(Recorded information)

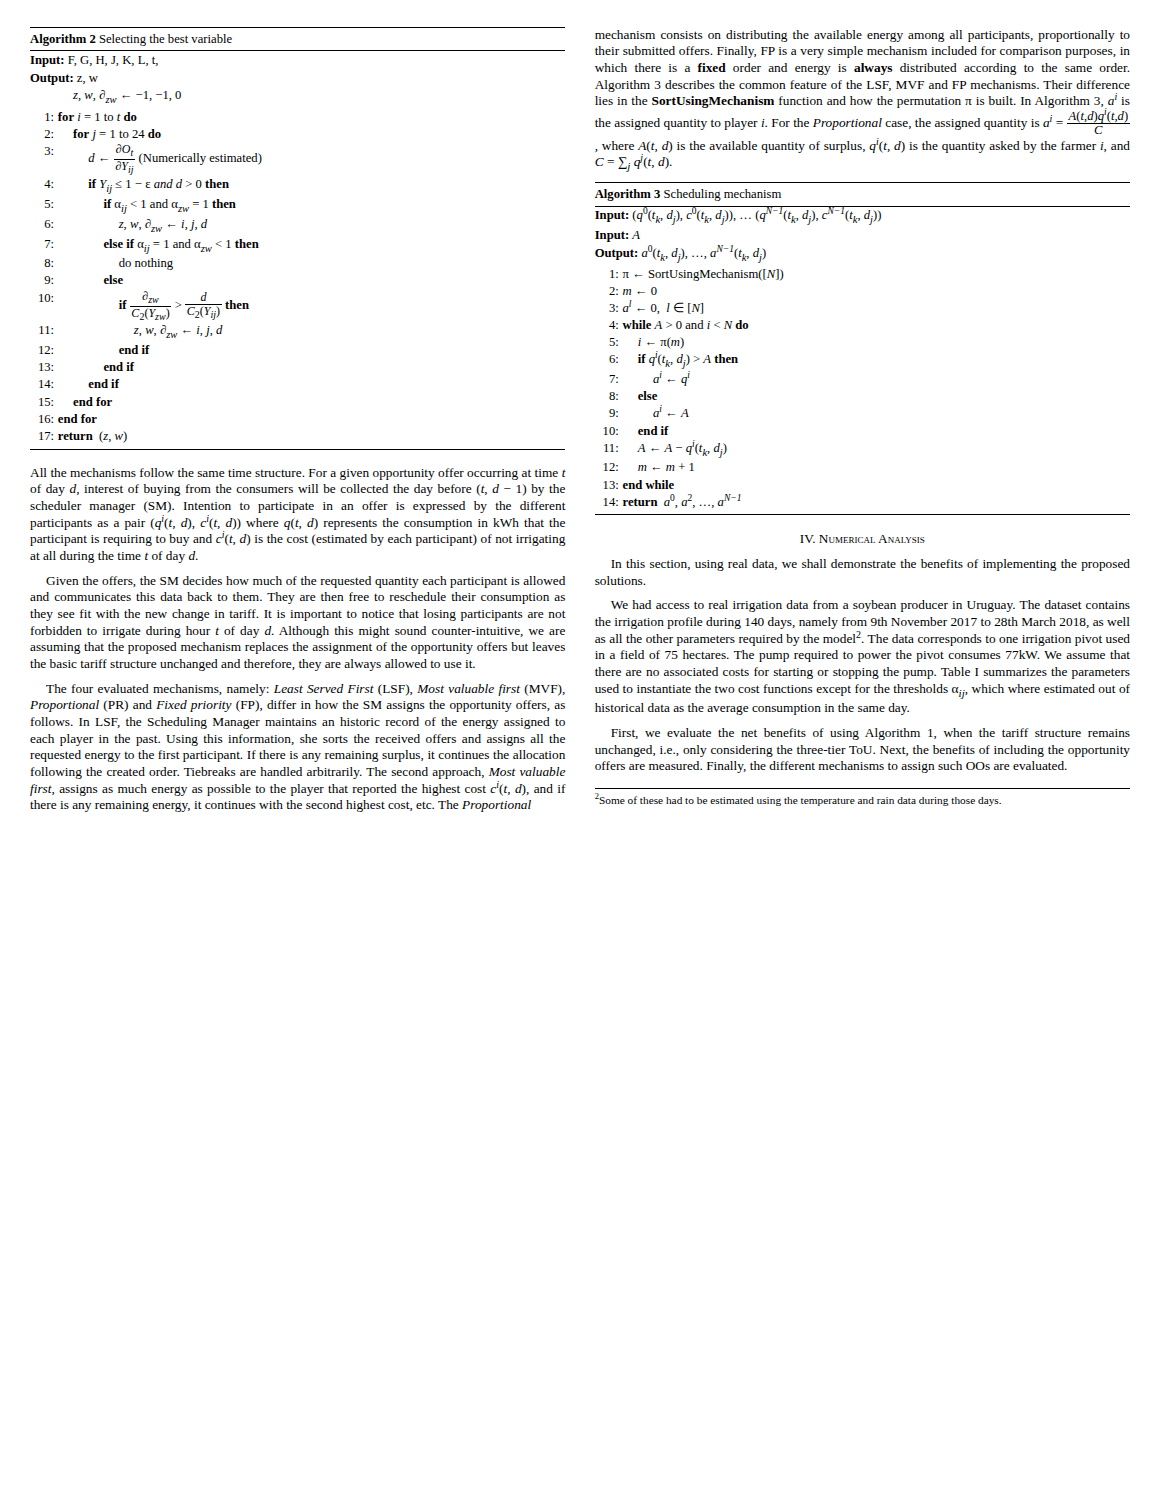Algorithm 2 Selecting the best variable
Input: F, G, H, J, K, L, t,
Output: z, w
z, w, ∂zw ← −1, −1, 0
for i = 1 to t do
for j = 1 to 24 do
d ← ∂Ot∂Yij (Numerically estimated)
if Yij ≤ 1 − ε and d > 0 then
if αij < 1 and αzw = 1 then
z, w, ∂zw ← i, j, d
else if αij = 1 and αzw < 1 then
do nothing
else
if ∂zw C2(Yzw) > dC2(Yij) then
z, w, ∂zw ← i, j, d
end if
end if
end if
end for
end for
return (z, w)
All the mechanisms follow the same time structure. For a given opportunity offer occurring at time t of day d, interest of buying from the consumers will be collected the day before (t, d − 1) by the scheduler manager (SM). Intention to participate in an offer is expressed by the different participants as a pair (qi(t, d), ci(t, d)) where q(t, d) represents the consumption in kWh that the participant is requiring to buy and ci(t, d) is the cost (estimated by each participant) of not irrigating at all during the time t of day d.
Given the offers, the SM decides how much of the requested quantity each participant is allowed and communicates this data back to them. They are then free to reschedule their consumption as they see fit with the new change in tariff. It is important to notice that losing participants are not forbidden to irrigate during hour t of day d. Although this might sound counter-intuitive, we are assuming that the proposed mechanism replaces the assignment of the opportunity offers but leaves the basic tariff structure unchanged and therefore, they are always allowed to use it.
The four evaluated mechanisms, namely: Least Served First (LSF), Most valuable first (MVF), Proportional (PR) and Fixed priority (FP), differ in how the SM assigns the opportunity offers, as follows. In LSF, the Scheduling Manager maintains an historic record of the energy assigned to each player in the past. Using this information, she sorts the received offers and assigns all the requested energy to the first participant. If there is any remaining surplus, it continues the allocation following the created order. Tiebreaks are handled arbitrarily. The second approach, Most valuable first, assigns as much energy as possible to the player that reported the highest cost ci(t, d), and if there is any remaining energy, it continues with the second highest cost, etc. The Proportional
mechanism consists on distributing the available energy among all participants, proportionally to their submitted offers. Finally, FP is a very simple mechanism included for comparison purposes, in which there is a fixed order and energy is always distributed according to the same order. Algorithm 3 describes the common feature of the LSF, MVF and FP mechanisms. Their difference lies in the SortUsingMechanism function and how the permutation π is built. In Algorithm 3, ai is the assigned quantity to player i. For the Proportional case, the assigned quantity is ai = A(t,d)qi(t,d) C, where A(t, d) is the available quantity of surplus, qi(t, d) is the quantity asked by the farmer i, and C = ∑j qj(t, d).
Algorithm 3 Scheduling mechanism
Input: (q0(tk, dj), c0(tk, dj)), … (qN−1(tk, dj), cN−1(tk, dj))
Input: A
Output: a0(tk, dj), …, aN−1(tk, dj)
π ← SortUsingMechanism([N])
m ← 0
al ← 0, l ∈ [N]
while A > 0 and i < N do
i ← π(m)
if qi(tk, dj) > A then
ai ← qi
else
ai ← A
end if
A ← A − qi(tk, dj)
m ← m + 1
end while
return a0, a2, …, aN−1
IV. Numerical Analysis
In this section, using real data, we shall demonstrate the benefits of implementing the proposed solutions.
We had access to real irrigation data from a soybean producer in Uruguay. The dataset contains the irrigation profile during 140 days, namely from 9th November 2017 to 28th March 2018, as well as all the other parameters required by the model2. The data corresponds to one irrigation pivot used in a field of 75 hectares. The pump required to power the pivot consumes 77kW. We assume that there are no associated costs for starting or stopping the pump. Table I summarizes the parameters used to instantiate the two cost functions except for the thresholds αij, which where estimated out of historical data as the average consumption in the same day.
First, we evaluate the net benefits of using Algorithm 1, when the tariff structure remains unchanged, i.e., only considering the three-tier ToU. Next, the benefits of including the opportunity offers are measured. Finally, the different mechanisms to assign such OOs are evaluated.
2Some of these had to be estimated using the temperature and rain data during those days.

--

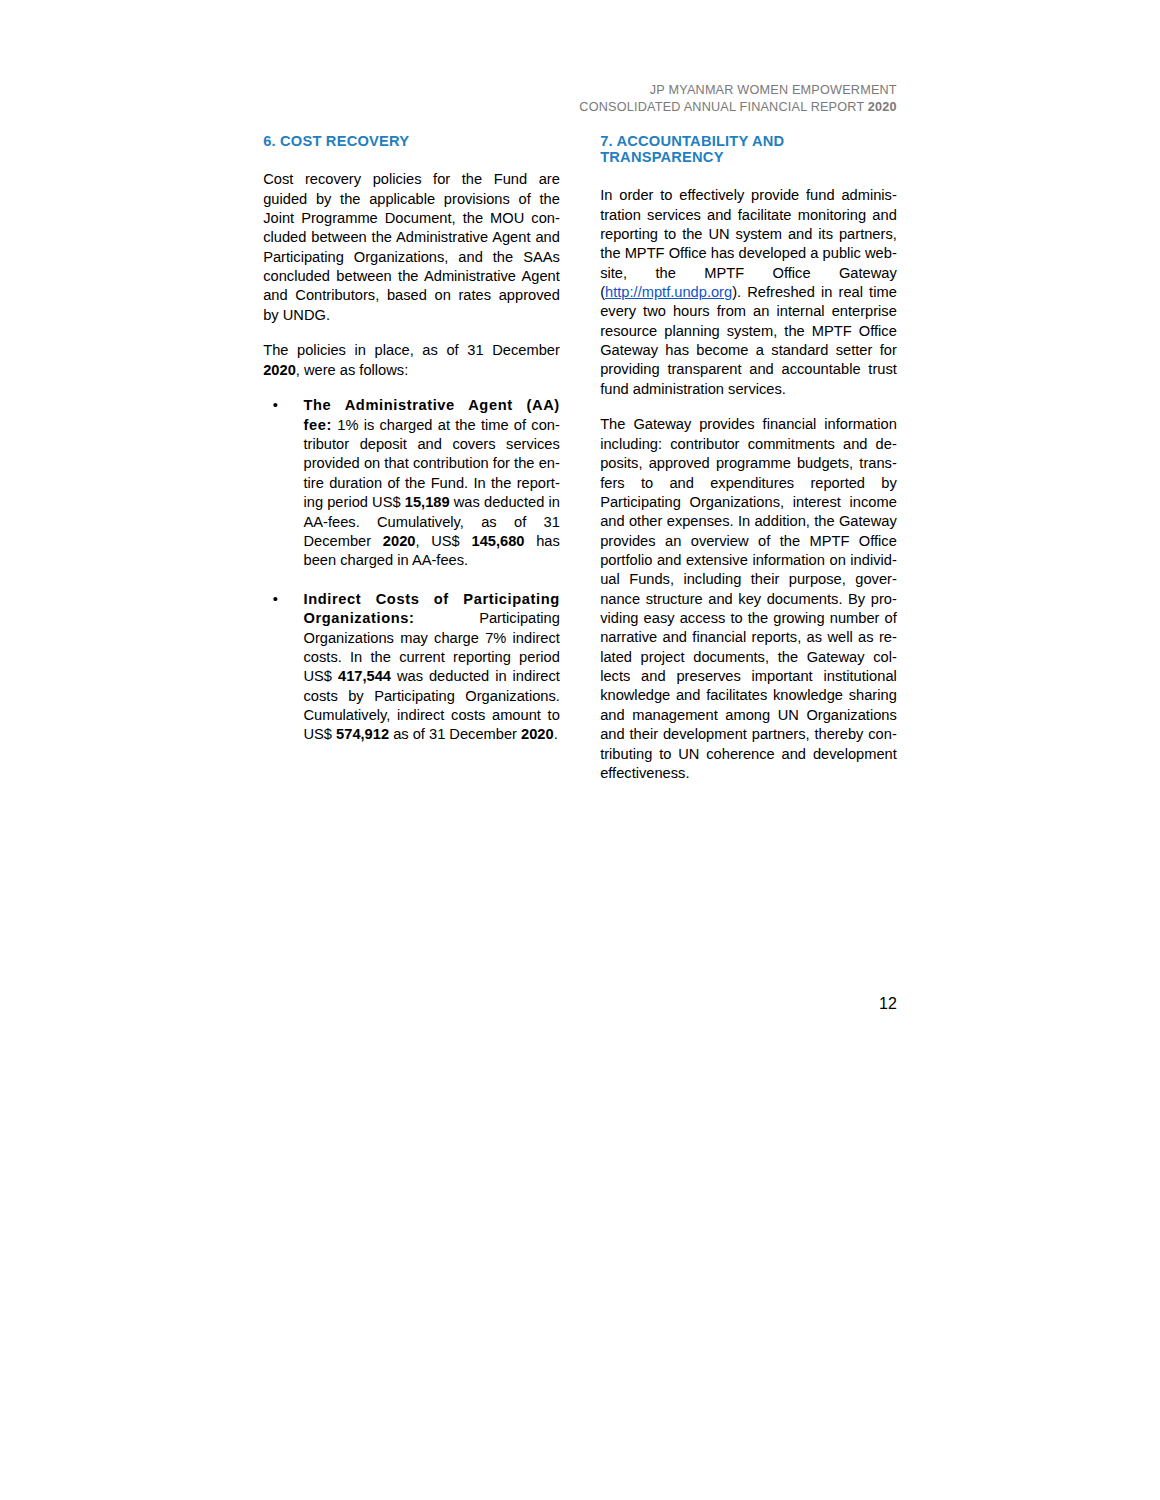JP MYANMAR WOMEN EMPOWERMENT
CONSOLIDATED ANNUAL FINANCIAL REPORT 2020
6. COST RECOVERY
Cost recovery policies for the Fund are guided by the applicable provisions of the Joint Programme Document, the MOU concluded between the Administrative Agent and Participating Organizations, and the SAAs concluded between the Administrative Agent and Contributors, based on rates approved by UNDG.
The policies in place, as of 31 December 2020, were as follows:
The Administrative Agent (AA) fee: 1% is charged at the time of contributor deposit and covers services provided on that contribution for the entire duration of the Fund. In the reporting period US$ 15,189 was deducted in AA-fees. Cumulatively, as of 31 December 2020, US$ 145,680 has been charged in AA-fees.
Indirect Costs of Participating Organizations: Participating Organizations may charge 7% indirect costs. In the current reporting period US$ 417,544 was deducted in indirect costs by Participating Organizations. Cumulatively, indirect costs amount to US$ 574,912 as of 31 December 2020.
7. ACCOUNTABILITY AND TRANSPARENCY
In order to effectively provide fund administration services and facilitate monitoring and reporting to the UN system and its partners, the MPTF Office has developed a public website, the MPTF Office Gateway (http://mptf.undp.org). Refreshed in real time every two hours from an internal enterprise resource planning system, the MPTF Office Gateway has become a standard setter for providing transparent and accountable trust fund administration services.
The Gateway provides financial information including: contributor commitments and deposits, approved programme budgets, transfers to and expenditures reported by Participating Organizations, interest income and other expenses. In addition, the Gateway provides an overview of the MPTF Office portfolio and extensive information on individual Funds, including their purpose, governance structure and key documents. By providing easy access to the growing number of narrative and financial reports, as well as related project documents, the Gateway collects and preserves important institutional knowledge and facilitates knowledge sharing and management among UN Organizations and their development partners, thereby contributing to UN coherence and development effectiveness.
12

==

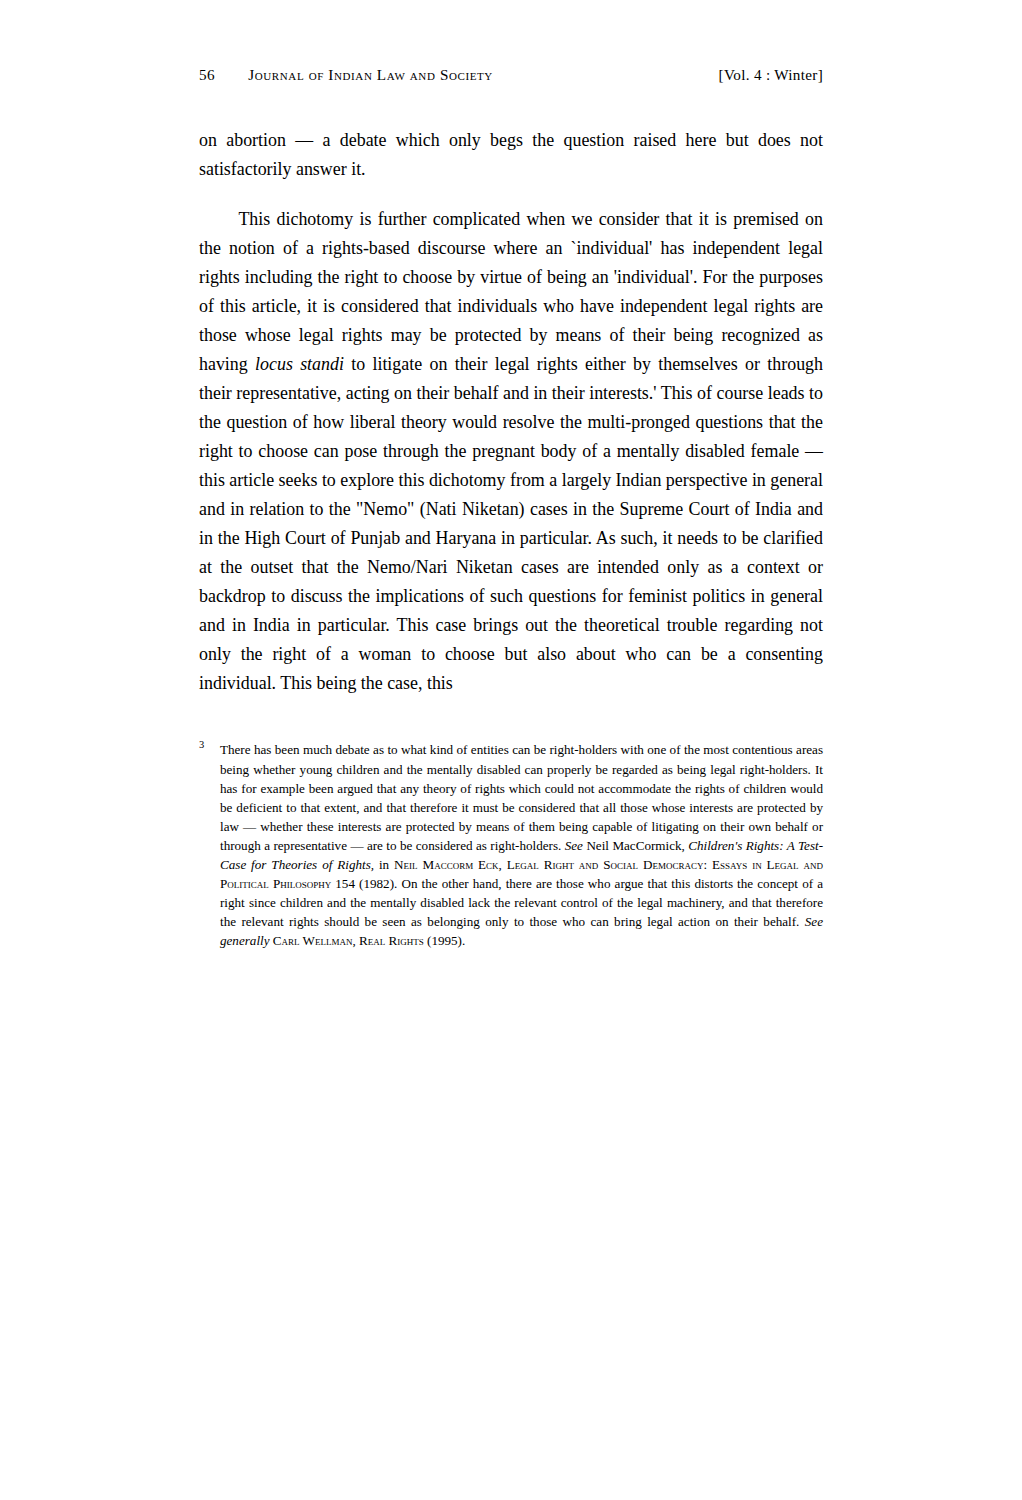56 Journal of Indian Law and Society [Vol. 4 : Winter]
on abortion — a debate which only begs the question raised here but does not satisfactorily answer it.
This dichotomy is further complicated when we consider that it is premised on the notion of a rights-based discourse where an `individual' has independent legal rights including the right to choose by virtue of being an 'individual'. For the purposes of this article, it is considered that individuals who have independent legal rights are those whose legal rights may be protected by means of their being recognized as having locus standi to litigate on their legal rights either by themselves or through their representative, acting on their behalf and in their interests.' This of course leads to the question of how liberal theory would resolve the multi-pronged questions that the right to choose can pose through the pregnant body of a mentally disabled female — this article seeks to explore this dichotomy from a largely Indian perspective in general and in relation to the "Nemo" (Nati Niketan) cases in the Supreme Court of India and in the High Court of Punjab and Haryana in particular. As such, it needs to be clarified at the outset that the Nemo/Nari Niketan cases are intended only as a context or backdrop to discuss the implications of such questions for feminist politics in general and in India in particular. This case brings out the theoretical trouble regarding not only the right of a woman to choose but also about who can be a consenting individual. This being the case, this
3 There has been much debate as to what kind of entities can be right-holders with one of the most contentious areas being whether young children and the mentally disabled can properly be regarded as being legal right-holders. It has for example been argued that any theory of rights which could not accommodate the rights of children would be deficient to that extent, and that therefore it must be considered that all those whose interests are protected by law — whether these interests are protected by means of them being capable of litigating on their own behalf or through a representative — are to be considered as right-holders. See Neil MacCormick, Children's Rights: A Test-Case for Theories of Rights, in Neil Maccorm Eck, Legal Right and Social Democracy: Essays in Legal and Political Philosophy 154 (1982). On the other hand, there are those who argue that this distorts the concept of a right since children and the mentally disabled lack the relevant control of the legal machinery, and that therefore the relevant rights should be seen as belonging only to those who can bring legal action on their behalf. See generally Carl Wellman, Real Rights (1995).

(Problem statement)
The required output is every line above from the one with "CONSOLIDATED ANNUAL FINANCIAL REPORT 2020" down to the one with "7. ACCOUNTABILITY AND TRANSPARENCY", restated word for word, ends included.

(Written solution)
CONSOLIDATED ANNUAL FINANCIAL REPORT 2020
6. COST RECOVERY
Cost recovery policies for the Fund are guided by the applicable provisions of the Joint Programme Document, the MOU concluded between the Administrative Agent and Participating Organizations, and the SAAs concluded between the Administrative Agent and Contributors, based on rates approved by UNDG.
The policies in place, as of 31 December 2020, were as follows:
The Administrative Agent (AA) fee: 1% is charged at the time of contributor deposit and covers services provided on that contribution for the entire duration of the Fund. In the reporting period US$ 15,189 was deducted in AA-fees. Cumulatively, as of 31 December 2020, US$ 145,680 has been charged in AA-fees.
Indirect Costs of Participating Organizations: Participating Organizations may charge 7% indirect costs. In the current reporting period US$ 417,544 was deducted in indirect costs by Participating Organizations. Cumulatively, indirect costs amount to US$ 574,912 as of 31 December 2020.
7. ACCOUNTABILITY AND TRANSPARENCY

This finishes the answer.